*Trecho do texto*:
As obras fazem parte do lote 7 da duplicação da BR-381, orçado em R$ 399 milhões. O projeto é executado pelo consórcio Brasil/Mota/Engesur e possui extensão de 37,5 quilômetros, entre o rio Una e à entrada para a MG-435, passando pelos municípios de Caeté, Nova União, Bom Jesus do Amparo, Itabira e Barão de Cocais.
Próximo ao acesso a Itabira, de acordo com o projeto divulgado pelo Dnit, serão construídos dois trevos, um de cada lado. Também perto da entrada para a terra de Drummond será erguida uma passarela para pedestres. O planejamento ainda inclui trevos em Nova União e Taquaraçu de Minas, ambos com passagens superiores. Mais duas passarelas para pedestres serão construídas na região do bairro Nova Aparecida, em Nova União, e perto do clube Free Time, em Caeté.
Um dos grandes problemas da BR-381 é a quantidade de batida frontal, quase sempre com vítimas fatais. Um levantamento da ONG SOS Rodovias Federais aponta que quase 90% das mortes que tornaram tristemente famosa o trecho que liga Belo Horizonte a Governador Valadares acontecem quando um veículo bate de frente com o outro. Com a duplicação, a tendência é que esse índice diminua.
Em alguns pontos da BR-381 serão construídos terceiras faixas e em outros as duas serão alargadas. Os dois sentidos serão separados por canteiros centrais, justamente para evitar as colisões frontais. No trecho entre os trevos de Itabira e Barão de Cocais, motoristas já enxergam as novas pistas sendo abertas em meio aos montes de terra.
Obras e prazos
Segundo o Dnit, além do lote 7, entre Barão de Cocais e Caeté, outro ponto de obra mais avançado é a construção do túnel Rio Piracicaba (lote 3.2), em Jaguaraçu de Minas. O órgão federal ainda considera com “bom volume de obras” a restauração do pavimento entre a BR-116 e o trevo de acesso a Belo Oriente (lote 1) e entre o acesso a Belo Oriente e o acesso a Jaguaraçu (lote 2). Também foram iniciadas as obras do lote 3,3, nos túneis de Antônio Dias e Ribeirão Prainha.

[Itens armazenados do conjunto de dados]
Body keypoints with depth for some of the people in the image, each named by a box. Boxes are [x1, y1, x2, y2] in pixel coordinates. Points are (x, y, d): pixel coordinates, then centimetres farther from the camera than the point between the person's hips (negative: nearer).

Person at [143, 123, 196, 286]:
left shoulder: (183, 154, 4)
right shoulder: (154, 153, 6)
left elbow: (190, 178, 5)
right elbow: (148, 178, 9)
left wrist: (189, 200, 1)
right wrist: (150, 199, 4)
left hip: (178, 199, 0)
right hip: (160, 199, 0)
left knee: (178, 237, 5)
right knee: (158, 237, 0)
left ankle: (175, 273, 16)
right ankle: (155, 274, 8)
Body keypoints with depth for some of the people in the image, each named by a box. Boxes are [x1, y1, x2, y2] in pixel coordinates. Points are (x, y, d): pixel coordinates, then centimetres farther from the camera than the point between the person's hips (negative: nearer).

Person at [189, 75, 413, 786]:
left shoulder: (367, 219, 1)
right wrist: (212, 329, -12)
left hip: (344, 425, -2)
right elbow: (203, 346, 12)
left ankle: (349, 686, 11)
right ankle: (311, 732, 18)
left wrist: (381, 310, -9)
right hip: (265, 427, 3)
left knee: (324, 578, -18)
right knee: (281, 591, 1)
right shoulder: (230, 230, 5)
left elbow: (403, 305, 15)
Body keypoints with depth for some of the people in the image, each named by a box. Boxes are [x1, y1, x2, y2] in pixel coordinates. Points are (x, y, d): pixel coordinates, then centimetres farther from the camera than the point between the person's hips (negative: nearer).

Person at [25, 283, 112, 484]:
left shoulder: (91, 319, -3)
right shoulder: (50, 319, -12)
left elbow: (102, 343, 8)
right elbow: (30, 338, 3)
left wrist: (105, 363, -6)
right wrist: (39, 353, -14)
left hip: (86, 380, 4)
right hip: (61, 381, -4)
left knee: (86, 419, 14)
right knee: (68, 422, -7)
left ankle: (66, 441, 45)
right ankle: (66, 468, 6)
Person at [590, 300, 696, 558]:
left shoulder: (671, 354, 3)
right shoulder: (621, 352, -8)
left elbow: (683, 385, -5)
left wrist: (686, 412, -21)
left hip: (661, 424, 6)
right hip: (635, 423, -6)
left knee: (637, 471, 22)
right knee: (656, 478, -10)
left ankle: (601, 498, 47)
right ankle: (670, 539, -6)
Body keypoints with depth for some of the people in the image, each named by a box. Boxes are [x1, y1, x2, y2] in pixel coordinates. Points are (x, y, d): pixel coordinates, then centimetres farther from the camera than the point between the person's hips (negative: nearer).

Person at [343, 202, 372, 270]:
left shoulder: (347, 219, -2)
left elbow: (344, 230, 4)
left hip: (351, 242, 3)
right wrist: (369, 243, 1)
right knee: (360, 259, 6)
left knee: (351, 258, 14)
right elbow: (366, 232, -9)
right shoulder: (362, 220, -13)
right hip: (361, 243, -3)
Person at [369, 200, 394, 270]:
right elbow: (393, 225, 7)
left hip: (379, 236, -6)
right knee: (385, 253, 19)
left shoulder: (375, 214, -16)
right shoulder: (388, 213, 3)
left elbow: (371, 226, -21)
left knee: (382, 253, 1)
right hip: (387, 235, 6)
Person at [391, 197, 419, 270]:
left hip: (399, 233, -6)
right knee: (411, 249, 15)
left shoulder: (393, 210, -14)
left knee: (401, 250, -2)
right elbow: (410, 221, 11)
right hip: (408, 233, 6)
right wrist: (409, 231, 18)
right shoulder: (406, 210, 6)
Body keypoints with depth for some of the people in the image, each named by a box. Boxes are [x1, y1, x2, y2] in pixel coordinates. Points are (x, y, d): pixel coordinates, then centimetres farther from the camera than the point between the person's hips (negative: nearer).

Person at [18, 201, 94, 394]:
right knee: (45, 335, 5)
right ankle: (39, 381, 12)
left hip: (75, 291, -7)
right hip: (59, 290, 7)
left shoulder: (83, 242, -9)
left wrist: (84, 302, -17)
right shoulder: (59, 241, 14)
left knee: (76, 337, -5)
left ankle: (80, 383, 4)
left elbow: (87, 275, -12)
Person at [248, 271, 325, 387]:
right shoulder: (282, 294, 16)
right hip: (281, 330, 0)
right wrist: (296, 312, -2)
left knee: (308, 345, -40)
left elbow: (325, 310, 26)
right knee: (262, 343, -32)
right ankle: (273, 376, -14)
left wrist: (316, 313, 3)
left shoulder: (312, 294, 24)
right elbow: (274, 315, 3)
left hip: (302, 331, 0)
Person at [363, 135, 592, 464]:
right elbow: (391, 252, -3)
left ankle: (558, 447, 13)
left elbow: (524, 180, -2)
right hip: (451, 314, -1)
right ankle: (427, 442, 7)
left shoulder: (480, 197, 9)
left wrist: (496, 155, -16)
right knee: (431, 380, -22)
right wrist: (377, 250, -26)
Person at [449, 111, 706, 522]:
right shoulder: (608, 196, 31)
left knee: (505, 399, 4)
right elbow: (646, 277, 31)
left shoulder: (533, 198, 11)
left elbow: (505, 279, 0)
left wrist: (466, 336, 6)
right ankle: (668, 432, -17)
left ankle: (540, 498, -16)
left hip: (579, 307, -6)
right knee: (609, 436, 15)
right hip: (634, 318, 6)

*Complete o seguinte*:
a) Resuma em duas frases o texto sobre a duplicação da BR-381.
b) Por favor, reescreva do texto sobre a duplicação da BR-381 tudo desde "Próximo ao acesso" até "esse índice diminua.", trocando "batida frontal" por "colisão frontal".

*Respostas esperadas*:
a) O lote 7 da duplicação da BR-381, orçado em R$ 399 milhões e executado pelo consórcio Brasil/Mota/Engesur, tem 37,5 quilômetros e prevê trevos e passarelas para pedestres em pontos como Itabira, Nova União, Taquaraçu de Minas e Caeté. Como quase 90% das mortes no trecho entre Belo Horizonte e Governador Valadares acontecem em batidas frontais, os dois sentidos serão separados por canteiros centrais, e a tendência é que esse índice diminua com a duplicação.

b)
Próximo ao acesso a Itabira, de acordo com o projeto divulgado pelo Dnit, serão construídos dois trevos, um de cada lado. Também perto da entrada para a terra de Drummond será erguida uma passarela para pedestres. O planejamento ainda inclui trevos em Nova União e Taquaraçu de Minas, ambos com passagens superiores. Mais duas passarelas para pedestres serão construídas na região do bairro Nova Aparecida, em Nova União, e perto do clube Free Time, em Caeté.
Um dos grandes problemas da BR-381 é a quantidade de colisão frontal, quase sempre com vítimas fatais. Um levantamento da ONG SOS Rodovias Federais aponta que quase 90% das mortes que tornaram tristemente famosa o trecho que liga Belo Horizonte a Governador Valadares acontecem quando um veículo bate de frente com o outro. Com a duplicação, a tendência é que esse índice diminua.